First thing to understand about "City on the Edge": it's DENSE. In two movies, we've been introduced to the monsters, the Billasaludo and the way they think/operate, the Exif priests, the Houtuo and their medical practices/evolution, Vultures, nanometal, etc. While it certainly has its lags, I would urge those saying this is a boring movie to reconsider and think of all the information spread around this film series thus far. The pacing can be a bit odd, but overall we're being fed content constantly.
This is also a very serious series, which may deviate from sillier Godzilla entries ("Tell your son about it, Major Spielberg", anyone?) so it's important to level your mindset and expectations to fit the tone. City on the Edge takes off where the post credits scene of its predecessor left off, fascinatingly taking a step into speculative evolutionary territory by imagining the next stage of humanoid evolution with the Houtuo tribe that helps rescue our heroes. The Professor acts as a helpful guide through the complicated terrain of the plot, pointing out their powdery secretions and evolutionary tract which may not be obvious despite the stellar animation.
The humans are undoubtedly the weakest point of these films thus far, one gets the sense that in crafting such an intricate mythological reimagining of Godzilla, the writers may have forgotten to flesh out the characters. Nevertheless we do find a clearer connection to Haruo, who has become a more rounded out, dynamic character in City on the Edge for sure. The barrage of Billasaludo are still difficult to identify, but the point of their characters becomes clearer in this movie, especially as cold, logical beings. One had to imagine they'd serve as an antithesis to the human's goal eventually, I think fusing with the nanometal of Mechagodzilla City was a genuinely interesting and surprising way to go about doing it.
Speaking of Mechagodzilla City - what exactly was it? It's easy for such a thick plot to glaze over without catching every necessary piece in a movie like this. The problem in this particular case is that they aligned the explanation of Mechagodzilla City with a familiar name, leaving the viewer (or at least me) to assume that this was a station to House our big robo-lizard friend who would eventually show up. It's relevance to the plot is clear, even if it's origins are a little hazy. I'd caution the writers to not gravitate too closely to familiar Godzilla territory while playing with a new formula.
Changing the subject a little: what exactly is Metphies' deal? It might be the (stellar?) acting of Lucien Dodge that makes him seem sinister and creepy, but as of now he's only seen helping/saving the humans, even from his own kind. I did notice in his conversation with Haruo that he (of course) mentions that a monster destroyed his planet, though I am reasonably certain the Billasaludo had claimed before their planet was swallowed by a black hole. Was this a lie to have the humans trust them, a metaphor (the monster being the black hole), or a little film flub? For even a tapestry of mythology as rich as the one Netflix has woven here, the story is not immune to plot holes as of now.

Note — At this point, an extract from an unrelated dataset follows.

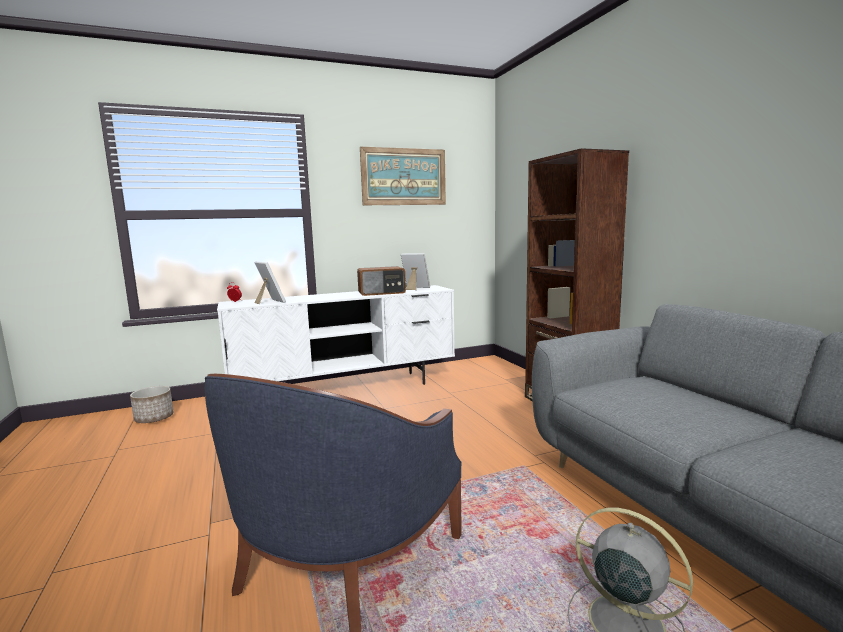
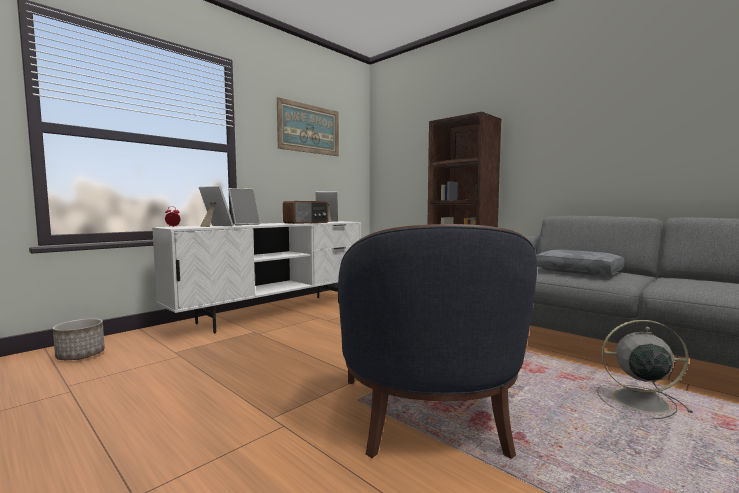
camera: 25 degrees left, 5 degrees down
(309, 296) = (244, 224): none -> picture frame
(653, 401) = (578, 271): none -> grey pillow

Other characters come and go, some surprising me and changing themselves from the previous feature, usually for the better. One of my biggest complaints in both films is Yuko, the character who while a skilled pilot, seems only to act as a damsel in distress or a motivation for Haruo, a character whom despite his incredible leadership abilities, gives us plenty more reason to dislike him rather than care about his love life at all. His final cry as the movie fades out was - and I can only reference the English dub here - very ugly. Maybe it was just something about the way it was recorded/mixed, but good god, his whimpers were audibly painful, I could practically feel his mucus. Odd and underwhelming way to end the film - until the post credits scene that is.
Overall I think City on the Edge of Battle is a damn fine entry in the Godzilla canon, and an extremely welcome change of pace for the kaiju genre overall. While not perfect, it gives us more than we could've possibly asked for, sometimes to it's detriment. I find myself extremely excited for the trilogy's conclusion, to see how they're able to wrap up what has become such a massive story. This is only exemplified by the film's final word, tensely whispered to Haruo during his explanation of his planet's demise, a familiar word to stimulate any fan of the Godzilla franchise: Ghidorah.